Step 6: $ℓ$ Is Their Common Tangent

One point of $ℓ$ is already fixed: it passes through $D$ . Its direction comes from conformality — inversion preserves angles. The line $B C$ is fixed (it runs through $M_{A}$ ), and the nine-point circle crosses $B C$ at $H_{a}$ , so $ℓ$ crosses $B C$ at the image point $D$ at the same angle. A computation in the side lengths shows that angle equals twice the angle between $B C$ and the bisector $A I$ , so $ℓ$ is the reflection of $B C$ across $A I$ . (A purely geometric reason for this angle is left to a future revision.)

That reflection is a common tangent of the two circles: both centers, $I$ and $I_{A}$ , lie on $A I$ , so reflecting across $A I$ maps each circle to itself, and since $B C$ is tangent to both, so is its mirror image. It meets $B C$ at $D$ , touches the incircle at $T$ and the excircle as well, and is not $B C$ itself ( $B C$ is fixed by the inversion, the nine-point circle is not).

Step 7: Tangent to Both

The line $ℓ$ is tangent to the fixed incircle and excircle. Pulling back through the inversion, its preimage — the nine-point circle — is tangent to both. The contact with the incircle is the Feuerbach point $F$ , the inverse of $T$ . Doing this at each side proves tangency to all three excircles too.

Inversion at $M_{A}$ fixes the incircle and the $A$ -excircle and flattens the nine-point circle into their common tangent $ℓ$ . Tangency is preserved by inversion, so the nine-point circle is tangent to both circles.
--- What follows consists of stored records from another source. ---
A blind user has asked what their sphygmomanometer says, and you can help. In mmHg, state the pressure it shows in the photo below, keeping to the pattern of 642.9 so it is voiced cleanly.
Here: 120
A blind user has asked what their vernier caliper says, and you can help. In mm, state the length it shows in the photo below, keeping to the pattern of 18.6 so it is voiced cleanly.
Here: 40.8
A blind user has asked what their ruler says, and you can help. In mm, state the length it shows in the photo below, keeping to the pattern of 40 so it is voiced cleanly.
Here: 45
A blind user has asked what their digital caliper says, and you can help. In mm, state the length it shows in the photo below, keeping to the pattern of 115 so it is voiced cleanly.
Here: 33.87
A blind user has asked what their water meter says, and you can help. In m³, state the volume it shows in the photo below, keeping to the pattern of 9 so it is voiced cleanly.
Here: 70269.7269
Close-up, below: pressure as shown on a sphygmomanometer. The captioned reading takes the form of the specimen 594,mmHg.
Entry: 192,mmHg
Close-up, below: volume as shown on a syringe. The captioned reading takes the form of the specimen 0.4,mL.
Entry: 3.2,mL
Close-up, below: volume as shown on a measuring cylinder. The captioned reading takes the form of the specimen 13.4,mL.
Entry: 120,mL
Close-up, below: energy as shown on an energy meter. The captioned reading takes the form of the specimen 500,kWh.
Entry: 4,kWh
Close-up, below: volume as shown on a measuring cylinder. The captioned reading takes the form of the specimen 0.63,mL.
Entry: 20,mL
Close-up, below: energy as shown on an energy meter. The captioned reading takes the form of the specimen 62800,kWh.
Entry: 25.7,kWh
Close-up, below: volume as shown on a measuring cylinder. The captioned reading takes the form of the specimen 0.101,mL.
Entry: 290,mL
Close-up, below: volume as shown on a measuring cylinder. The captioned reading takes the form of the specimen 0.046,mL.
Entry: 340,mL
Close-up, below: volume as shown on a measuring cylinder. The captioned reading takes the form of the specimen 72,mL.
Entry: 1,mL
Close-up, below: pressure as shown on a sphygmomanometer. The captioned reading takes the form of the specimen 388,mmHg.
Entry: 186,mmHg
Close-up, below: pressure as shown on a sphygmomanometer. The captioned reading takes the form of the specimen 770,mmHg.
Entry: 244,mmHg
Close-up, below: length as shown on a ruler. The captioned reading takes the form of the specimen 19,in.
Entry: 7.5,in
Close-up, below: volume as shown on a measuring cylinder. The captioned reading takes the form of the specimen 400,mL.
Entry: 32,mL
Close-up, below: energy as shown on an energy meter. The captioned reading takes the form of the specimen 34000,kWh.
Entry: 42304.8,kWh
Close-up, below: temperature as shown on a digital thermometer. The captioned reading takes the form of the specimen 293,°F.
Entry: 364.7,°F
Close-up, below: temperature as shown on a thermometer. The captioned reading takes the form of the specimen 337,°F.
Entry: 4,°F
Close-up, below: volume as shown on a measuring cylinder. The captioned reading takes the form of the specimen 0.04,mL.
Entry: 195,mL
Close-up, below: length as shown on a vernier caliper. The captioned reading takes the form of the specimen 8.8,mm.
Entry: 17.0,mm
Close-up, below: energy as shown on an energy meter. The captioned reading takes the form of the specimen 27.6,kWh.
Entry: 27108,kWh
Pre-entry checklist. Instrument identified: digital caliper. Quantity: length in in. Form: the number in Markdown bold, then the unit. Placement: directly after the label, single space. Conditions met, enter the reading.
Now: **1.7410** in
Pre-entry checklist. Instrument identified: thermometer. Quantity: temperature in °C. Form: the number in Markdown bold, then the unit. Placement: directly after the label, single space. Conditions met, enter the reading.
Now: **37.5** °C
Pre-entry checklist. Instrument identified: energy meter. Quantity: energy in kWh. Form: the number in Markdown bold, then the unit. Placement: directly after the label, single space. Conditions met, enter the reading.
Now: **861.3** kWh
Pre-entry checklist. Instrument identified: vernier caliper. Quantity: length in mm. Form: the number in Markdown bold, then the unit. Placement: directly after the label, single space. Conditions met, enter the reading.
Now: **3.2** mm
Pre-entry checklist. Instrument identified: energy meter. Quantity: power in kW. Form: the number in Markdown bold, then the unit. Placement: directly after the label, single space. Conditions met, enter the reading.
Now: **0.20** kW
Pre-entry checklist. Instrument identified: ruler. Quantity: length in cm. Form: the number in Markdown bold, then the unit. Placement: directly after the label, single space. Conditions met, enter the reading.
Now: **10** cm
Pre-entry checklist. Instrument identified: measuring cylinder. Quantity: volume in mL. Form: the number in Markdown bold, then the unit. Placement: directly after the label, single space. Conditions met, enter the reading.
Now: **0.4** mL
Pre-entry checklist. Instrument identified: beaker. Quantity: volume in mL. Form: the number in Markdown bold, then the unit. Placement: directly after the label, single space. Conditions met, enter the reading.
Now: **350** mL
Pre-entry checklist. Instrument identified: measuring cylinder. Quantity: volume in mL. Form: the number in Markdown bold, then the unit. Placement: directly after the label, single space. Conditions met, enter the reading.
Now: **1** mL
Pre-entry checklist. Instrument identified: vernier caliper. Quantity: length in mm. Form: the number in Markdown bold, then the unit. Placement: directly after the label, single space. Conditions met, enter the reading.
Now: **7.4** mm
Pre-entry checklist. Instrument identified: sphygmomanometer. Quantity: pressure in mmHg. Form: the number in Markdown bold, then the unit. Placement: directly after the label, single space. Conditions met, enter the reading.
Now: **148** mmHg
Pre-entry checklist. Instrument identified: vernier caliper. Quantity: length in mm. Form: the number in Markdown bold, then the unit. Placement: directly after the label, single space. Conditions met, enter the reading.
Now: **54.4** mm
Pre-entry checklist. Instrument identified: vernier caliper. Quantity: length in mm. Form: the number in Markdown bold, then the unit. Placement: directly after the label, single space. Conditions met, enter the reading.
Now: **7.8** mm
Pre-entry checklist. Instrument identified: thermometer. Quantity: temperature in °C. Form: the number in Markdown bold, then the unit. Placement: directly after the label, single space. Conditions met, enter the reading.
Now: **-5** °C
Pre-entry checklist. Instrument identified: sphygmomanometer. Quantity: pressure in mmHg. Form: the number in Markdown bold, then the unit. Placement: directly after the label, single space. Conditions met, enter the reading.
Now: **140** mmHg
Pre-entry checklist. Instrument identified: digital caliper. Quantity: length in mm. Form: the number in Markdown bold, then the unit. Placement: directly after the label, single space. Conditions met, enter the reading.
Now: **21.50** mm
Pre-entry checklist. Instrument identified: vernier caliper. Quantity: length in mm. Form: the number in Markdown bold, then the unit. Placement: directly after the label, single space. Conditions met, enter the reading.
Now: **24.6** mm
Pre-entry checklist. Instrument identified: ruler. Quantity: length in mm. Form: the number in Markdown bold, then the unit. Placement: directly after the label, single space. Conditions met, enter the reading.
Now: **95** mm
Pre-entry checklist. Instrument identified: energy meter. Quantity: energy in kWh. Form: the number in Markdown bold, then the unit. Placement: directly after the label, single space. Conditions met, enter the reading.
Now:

The same construction at each side proves tangency to all three excircles — the full strength of Feuerbach's theorem, with no computation. ∎

Notes

The inversion

Let $M_{A}$ be the midpoint of $B C$ . The incircle touches $B C$ at $X$ with $B X = s - b$ and the $A$ -excircle at $X^{'}$ with $B X^{'} = s - c$ ; since $B M_{A} = \frac{a}{2}$ , both contacts sit $\frac{∣ b - c ∣}{2}$ from $M_{A}$ , so $M_{A}$ is equidistant from them (the step notes give the one-line computation).

Invert in the circle $ω$ centered at $M_{A}$ through $X$ (and hence $X^{'}$ ).

Why the circles are fixed

Two circles are orthogonal when the tangent to one at an intersection point passes through the other's center. The incircle meets $ω$ at $X$ , and the incircle's tangent there is $B C$ — which passes through $M_{A}$ , the center of $ω$ . So the incircle is orthogonal to $ω$ and is mapped to itself. The same argument at $X^{'}$ fixes the $A$ -excircle.

Why the nine-point circle becomes a line

$M_{A}$ is a midpoint of a side, hence a point of the nine-point circle, so that circle maps to a line $ℓ$ . It passes through $D$ (the inverse of the altitude foot $H_{a}$ ), and conformality fixes its direction: $ℓ$ is the reflection of $B C$ across the $A$ -bisector $A I$ (which contains both centers $I$ and $I_{A}$ , so it is the axis of symmetry of both circles). Being that reflection, $ℓ$ is their common tangent other than $B C$ , and the tangency pulls back through the inversion to the nine-point circle.